[Entries taken from a collection]
════

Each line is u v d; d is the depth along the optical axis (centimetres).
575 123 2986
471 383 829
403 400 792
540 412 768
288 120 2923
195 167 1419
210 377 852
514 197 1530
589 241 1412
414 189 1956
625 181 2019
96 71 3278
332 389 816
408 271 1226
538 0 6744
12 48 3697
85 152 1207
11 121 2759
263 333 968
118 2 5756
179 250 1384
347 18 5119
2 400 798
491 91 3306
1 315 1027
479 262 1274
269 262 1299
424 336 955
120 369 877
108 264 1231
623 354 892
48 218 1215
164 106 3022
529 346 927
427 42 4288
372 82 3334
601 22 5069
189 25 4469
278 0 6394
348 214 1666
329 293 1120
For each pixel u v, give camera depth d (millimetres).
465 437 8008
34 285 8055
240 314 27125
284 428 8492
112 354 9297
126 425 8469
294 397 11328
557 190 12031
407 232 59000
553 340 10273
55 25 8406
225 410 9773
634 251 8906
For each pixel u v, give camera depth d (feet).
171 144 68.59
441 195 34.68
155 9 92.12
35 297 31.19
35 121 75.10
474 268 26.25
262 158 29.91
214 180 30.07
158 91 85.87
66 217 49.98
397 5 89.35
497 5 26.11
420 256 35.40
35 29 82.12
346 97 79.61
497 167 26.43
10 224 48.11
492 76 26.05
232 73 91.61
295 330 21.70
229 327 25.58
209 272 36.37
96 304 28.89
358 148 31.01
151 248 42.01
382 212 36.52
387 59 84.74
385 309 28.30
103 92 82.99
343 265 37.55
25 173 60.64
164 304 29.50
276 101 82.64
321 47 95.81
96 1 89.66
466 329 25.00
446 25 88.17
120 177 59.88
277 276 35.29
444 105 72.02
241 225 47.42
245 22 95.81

════

Among the records above, determine how many lines contain "depth", then report the number only.

▸ Problem solution
3